Pershouse draws connections between the soil degradation wrought by the industrial food system, and the harm done to our bodies by industrial medicine. Since “we are what we eat,” there’s a lot of overlap. Over the past century, we’ve shifted from small, diverse farms to profit-driven mono-cropping, and our guts reflect that change. Stripping the topsoil of micronutrients and microbes, and lacing food crops with pesticides and herbicides, we’ve experienced a corresponding loss of microbial diversity in our bodies, and an increase in disease processes related to the ingestion of chemicals. Likewise, as our systems of care shifted from village doctors, midwives, and herbalists to for-profit hospitals and privatized insurance, the cost of care has skyrocketed while quality has plummeted.
But there’s hope.
A re-invigoration of community-based healthcare can decrease costs and increase quality of care, while reducing the vast carbon footprint of an over-reliance on hospitals for basic care. An embrace of farming practices dedicated to creating a “soil carbon sponge” can help harness the excess carbon driving climate change, while restoring soil health.
Photo by Lyle Poulin
A born scientist and gifted artist, Pershouse is both methodical in her research and emotionally persuasive in her writing. She brings humor and nuance to her discussion of the complicated history described above. In an era of alarmism, Pershouse’s work is refreshing in its commitment to both honesty and optimism. She moderates her appraisal of each system’s failures by offering tangible alternative frameworks, and allowing for emotional responsiveness. These challenges are significant, and Pershouse’s work is sustained by listening partnerships with friends involved in many different aspects of healing. In adopting such a practice for ourselves, healers of all kinds can avoid burnout. We can listen to one another when each of us inevitably reaches a moment of despair, acknowledging that pain before identifying what is working and what to focus on next.

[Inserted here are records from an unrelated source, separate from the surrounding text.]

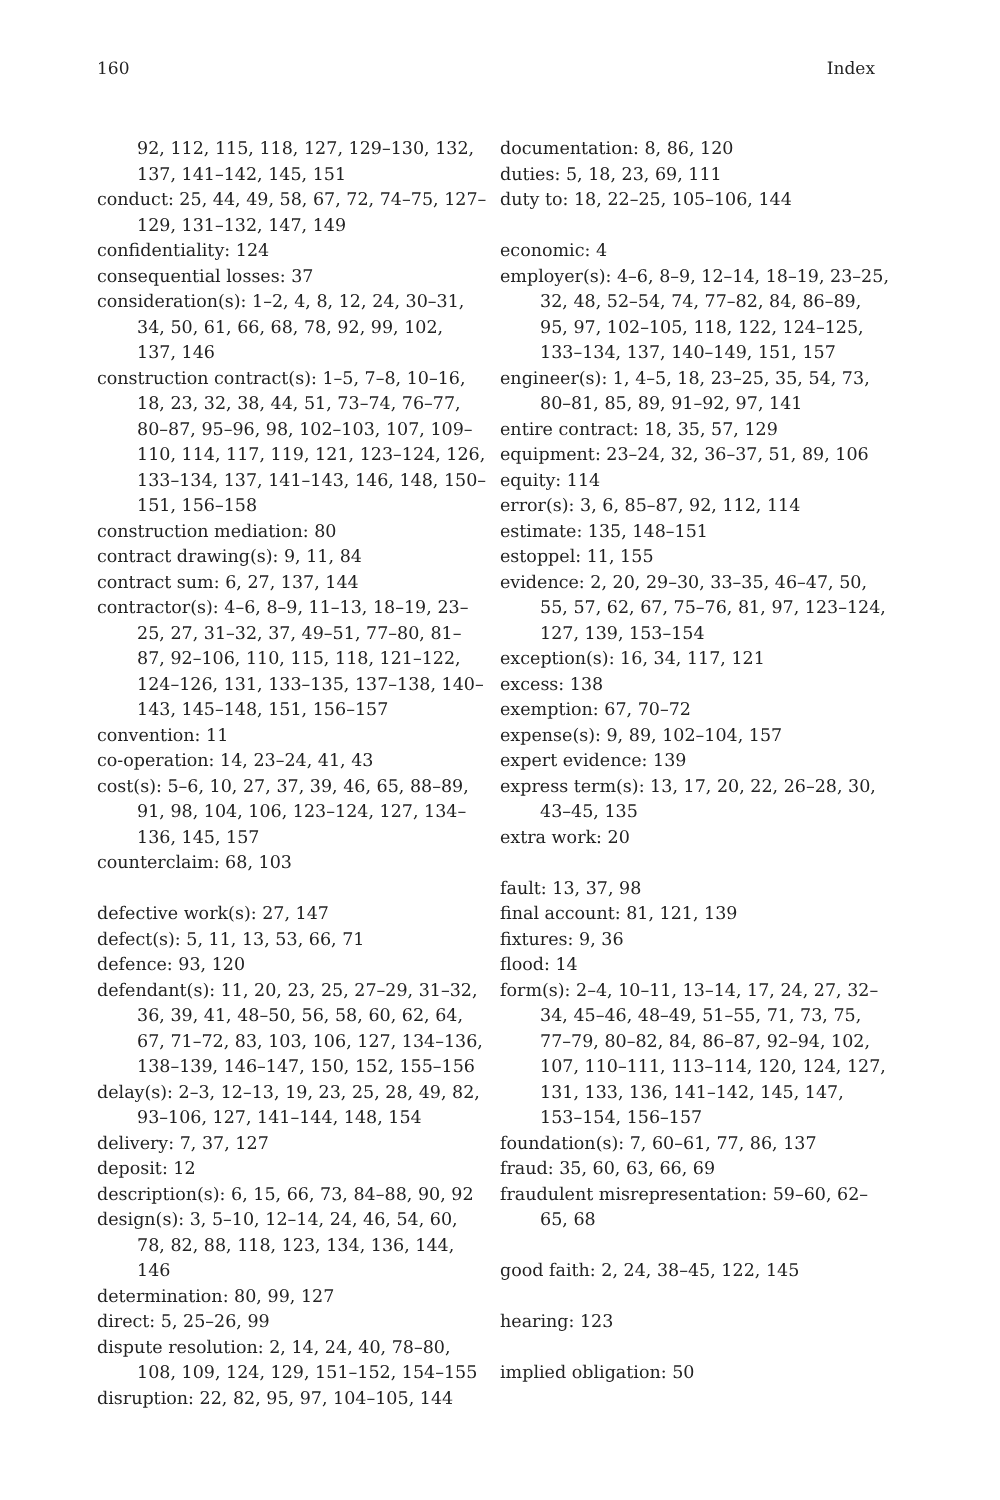160 Index
92, 112, 115, 118, 127, 129–130, 132, 137, 141–142, 145, 151
conduct: 25, 44, 49, 58, 67, 72, 74–75, 127–129, 131–132, 147, 149
confidentiality: 124
consequential losses: 37
consideration(s): 1–2, 4, 8, 12, 24, 30–31, 34, 50, 61, 66, 68, 78, 92, 99, 102, 137, 146
construction contract(s): 1–5, 7–8, 10–16, 18, 23, 32, 38, 44, 51, 73–74, 76–77, 80–87, 95–96, 98, 102–103, 107, 109–110, 114, 117, 119, 121, 123–124, 126, 133–134, 137, 141–143, 146, 148, 150–151, 156–158
construction mediation: 80
contract drawing(s): 9, 11, 84
contract sum: 6, 27, 137, 144
contractor(s): 4–6, 8–9, 11–13, 18–19, 23–25, 27, 31–32, 37, 49–51, 77–80, 81–87, 92–106, 110, 115, 118, 121–122, 124–126, 131, 133–135, 137–138, 140–143, 145–148, 151, 156–157
convention: 11
co-operation: 14, 23–24, 41, 43
cost(s): 5–6, 10, 27, 37, 39, 46, 65, 88–89, 91, 98, 104, 106, 123–124, 127, 134–136, 145, 157
counterclaim: 68, 103
defective work(s): 27, 147
defect(s): 5, 11, 13, 53, 66, 71
defence: 93, 120
defendant(s): 11, 20, 23, 25, 27–29, 31–32, 36, 39, 41, 48–50, 56, 58, 60, 62, 64, 67, 71–72, 83, 103, 106, 127, 134–136, 138–139, 146–147, 150, 152, 155–156
delay(s): 2–3, 12–13, 19, 23, 25, 28, 49, 82, 93–106, 127, 141–144, 148, 154
delivery: 7, 37, 127
deposit: 12
description(s): 6, 15, 66, 73, 84–88, 90, 92
design(s): 3, 5–10, 12–14, 24, 46, 54, 60, 78, 82, 88, 118, 123, 134, 136, 144, 146
determination: 80, 99, 127
direct: 5, 25–26, 99
dispute resolution: 2, 14, 24, 40, 78–80, 108, 109, 124, 129, 151–152, 154–155
disruption: 22, 82, 95, 97, 104–105, 144
documentation: 8, 86, 120
duties: 5, 18, 23, 69, 111
duty to: 18, 22–25, 105–106, 144
economic: 4
employer(s): 4–6, 8–9, 12–14, 18–19, 23–25, 32, 48, 52–54, 74, 77–82, 84, 86–89, 95, 97, 102–105, 118, 122, 124–125, 133–134, 137, 140–149, 151, 157
engineer(s): 1, 4–5, 18, 23–25, 35, 54, 73, 80–81, 85, 89, 91–92, 97, 141
entire contract: 18, 35, 57, 129
equipment: 23–24, 32, 36–37, 51, 89, 106
equity: 114
error(s): 3, 6, 85–87, 92, 112, 114
estimate: 135, 148–151
estoppel: 11, 155
evidence: 2, 20, 29–30, 33–35, 46–47, 50, 55, 57, 62, 67, 75–76, 81, 97, 123–124, 127, 139, 153–154
exception(s): 16, 34, 117, 121
excess: 138
exemption: 67, 70–72
expense(s): 9, 89, 102–104, 157
expert evidence: 139
express term(s): 13, 17, 20, 22, 26–28, 30, 43–45, 135
extra work: 20
fault: 13, 37, 98
final account: 81, 121, 139
fixtures: 9, 36
flood: 14
form(s): 2–4, 10–11, 13–14, 17, 24, 27, 32–34, 45–46, 48–49, 51–55, 71, 73, 75, 77–79, 80–82, 84, 86–87, 92–94, 102, 107, 110–111, 113–114, 120, 124, 127, 131, 133, 136, 141–142, 145, 147, 153–154, 156–157
foundation(s): 7, 60–61, 77, 86, 137
fraud: 35, 60, 63, 66, 69
fraudulent misrepresentation: 59–60, 62–65, 68
good faith: 2, 24, 38–45, 122, 145
hearing: 123
implied obligation: 50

For me, Pershouse’s work picks up where Berry leaves off. As I enter another surprising twist in my career path, The Ecology of Care helps me see how my seemingly-disparate interests—writing, agriculture, and community health— are in fact needfully interconnected.
“Hope is a discipline,” Pershouse writes toward the end of her book. This worthwhile work of restoring our health must be undertaken together, and everyone is invited.